Let not one be wanting at the last

40Mart800x997The Forty Martyrs of Sebaste

Well into the 40 days of the Lenten Fast we are given the feast of the 40 Soldier Martyrs of Sebaste: models of solidarity in confessing Christ. Their intercession is a powerful means to completing the 40 days of Holy Lent as a single body of believers. I see in the glorious 40 Soldier Martyrs an image of the Benedictine vocation which is, essentially, not solitary but corporate. The lesson given for Matins relates the passion of the 40 Soldier Martyrs. In reading it how can one not think of the 21 Coptic Christians martyred on the shores of Libya on 15 February last?

While Licinius was Emperor and Agricolaus President, (in the year of our Lord 320,) forty soldiers at Sebaste, a city of Armenia, gave a singular instance of faith in Jesus Christ, and bravery under suffering. After being often remanded to an horrid prison-house, bound in fetters, and their mouths bruised with stones, they were ordered out in the depth of winter, stripped naked, and put upon a frozen pool, to die of cold during the night. The prayer of them all was the same O Lord, forty of us have begun to run in the race, grant that all forty may receive the crown, let not one be wanting at the last. Behold, is it not an honourable number in thy sight, Who didst bless the fast of forty days, and at the end thy Divine Law came forth to the earth? When also Elias sought thee, Thou, O God, didst reveal thyself unto him when he had fasted for forty days. Even so was their petition.

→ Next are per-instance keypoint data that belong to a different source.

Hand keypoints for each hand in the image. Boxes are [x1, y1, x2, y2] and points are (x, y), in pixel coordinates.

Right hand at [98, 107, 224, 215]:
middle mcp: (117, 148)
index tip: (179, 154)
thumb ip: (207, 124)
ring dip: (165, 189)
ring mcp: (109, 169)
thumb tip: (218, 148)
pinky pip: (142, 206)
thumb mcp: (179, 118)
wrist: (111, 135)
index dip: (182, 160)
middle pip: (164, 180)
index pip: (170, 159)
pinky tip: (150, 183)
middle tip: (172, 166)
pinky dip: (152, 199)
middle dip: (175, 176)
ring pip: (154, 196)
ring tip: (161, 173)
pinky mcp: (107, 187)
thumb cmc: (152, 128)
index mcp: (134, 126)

When the keepers were all asleep and the watchman only was awake, he heard them praying and saw a light shining round about them, and Angels coming down from heaven, as the messengers of the King, bearing nine-and-thirty crowns, and distributing them to the soldiers. Then he said within himself: Are not forty here? Where is the crown of the fortieth? And as he looked he saw one of them whose courage could not bear the cold, come and leap into a warm bath that stood by; and the Saints were grievously afflicted. Nevertheless God suffered not that their prayer should return unto them void; for the watchman wondered, and called the keepers, and stripped himself of his clothes; and, when with a loud voice he had confessed himself a Christian, he joined the Martyrs. When the servants of the President knew that the watchman also was a Christian, they brake the legs of them all with staves.

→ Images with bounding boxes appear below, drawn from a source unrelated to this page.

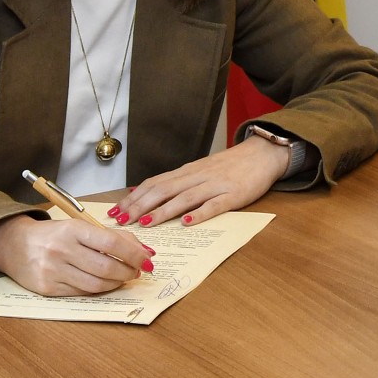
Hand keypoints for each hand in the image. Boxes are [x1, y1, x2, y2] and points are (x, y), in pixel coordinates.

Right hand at [0, 216, 153, 295]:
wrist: (13, 244)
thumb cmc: (53, 234)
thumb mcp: (79, 227)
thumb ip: (110, 236)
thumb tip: (143, 251)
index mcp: (72, 229)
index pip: (111, 243)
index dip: (134, 254)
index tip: (147, 259)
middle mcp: (62, 250)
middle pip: (106, 267)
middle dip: (129, 272)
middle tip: (137, 271)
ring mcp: (53, 271)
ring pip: (96, 284)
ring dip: (116, 283)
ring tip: (123, 277)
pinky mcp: (48, 289)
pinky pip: (82, 293)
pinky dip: (99, 290)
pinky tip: (105, 284)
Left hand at [107, 137, 289, 227]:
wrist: (262, 154)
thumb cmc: (229, 166)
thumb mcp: (200, 171)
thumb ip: (178, 182)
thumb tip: (146, 195)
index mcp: (187, 172)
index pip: (154, 183)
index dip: (134, 197)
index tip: (116, 210)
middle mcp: (197, 176)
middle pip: (164, 190)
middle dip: (140, 206)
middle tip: (122, 220)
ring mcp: (215, 185)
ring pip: (184, 197)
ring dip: (163, 210)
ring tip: (146, 223)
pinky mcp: (233, 195)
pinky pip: (214, 205)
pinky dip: (199, 213)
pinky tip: (187, 222)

Under this torment died they all, saving Melithon, who was the youngest. Now, his mother stood by, and when she saw that his legs were broken, but that he was yet alive, she cried, and said My son, have patience but a little longer. Behold how Christ standeth at the door to help thee. When she saw the bodies of all the others put upon carts and taken away to be burned, and that her son was left behind, because the multitude wickedly hoped that being but a lad, if he lived, he might yet be drawn to commit idolatry, the holy mother took him on her own shoulders and bravely followed behind the carts laden with the bodies of the Martyrs. In her arms Melithon gave up his soul to God, and the mother who loved him so well laid his body with her own hands upon the pile, with those of the other Martyrs, that, as they had all been one in faith and strength, in death they might not be divided, and might enter heaven together. After the burning, what remained of them was thrown into a running stream, but the ashes were all washed together into one place, and being found and rescued, they were laid in an honourable sepulchre.